Task:
Please switch "Каса" to "Білетная каса" in the records and write out again everything from the line containing "DOAÇÃO ONLINE" down to the line containing "17 284 67 01". Leave everything else as it is.

Exercise data:
++++++++++++++++++++

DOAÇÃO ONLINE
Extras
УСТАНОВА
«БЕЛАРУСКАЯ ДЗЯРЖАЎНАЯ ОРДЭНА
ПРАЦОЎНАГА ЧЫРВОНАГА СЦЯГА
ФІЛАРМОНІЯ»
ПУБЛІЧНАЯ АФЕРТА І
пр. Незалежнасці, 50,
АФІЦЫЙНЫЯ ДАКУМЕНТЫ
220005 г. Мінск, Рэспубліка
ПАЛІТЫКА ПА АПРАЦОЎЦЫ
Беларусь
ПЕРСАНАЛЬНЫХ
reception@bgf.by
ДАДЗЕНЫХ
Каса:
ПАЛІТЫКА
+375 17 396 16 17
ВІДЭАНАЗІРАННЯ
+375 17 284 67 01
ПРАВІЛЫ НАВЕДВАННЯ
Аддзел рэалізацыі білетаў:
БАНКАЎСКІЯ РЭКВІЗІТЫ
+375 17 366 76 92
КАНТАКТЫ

++++++++++++++++++++

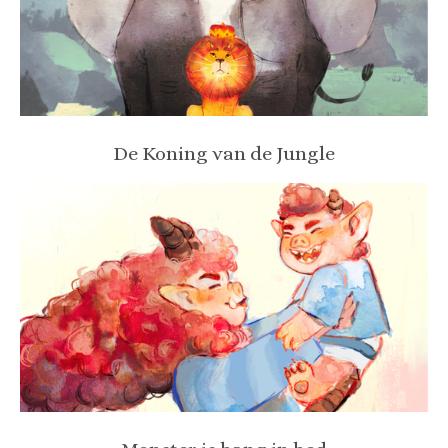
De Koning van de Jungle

++++++++++++++++++++

Exercise response:
DOAÇÃO ONLINE
Extras
УСТАНОВА
«БЕЛАРУСКАЯ ДЗЯРЖАЎНАЯ ОРДЭНА
ПРАЦОЎНАГА ЧЫРВОНАГА СЦЯГА
ФІЛАРМОНІЯ»
ПУБЛІЧНАЯ АФЕРТА І
пр. Незалежнасці, 50,
АФІЦЫЙНЫЯ ДАКУМЕНТЫ
220005 г. Мінск, Рэспубліка
ПАЛІТЫКА ПА АПРАЦОЎЦЫ
Беларусь
ПЕРСАНАЛЬНЫХ
reception@bgf.by
ДАДЗЕНЫХ
Білетная каса:
ПАЛІТЫКА
+375 17 396 16 17
ВІДЭАНАЗІРАННЯ
+375 17 284 67 01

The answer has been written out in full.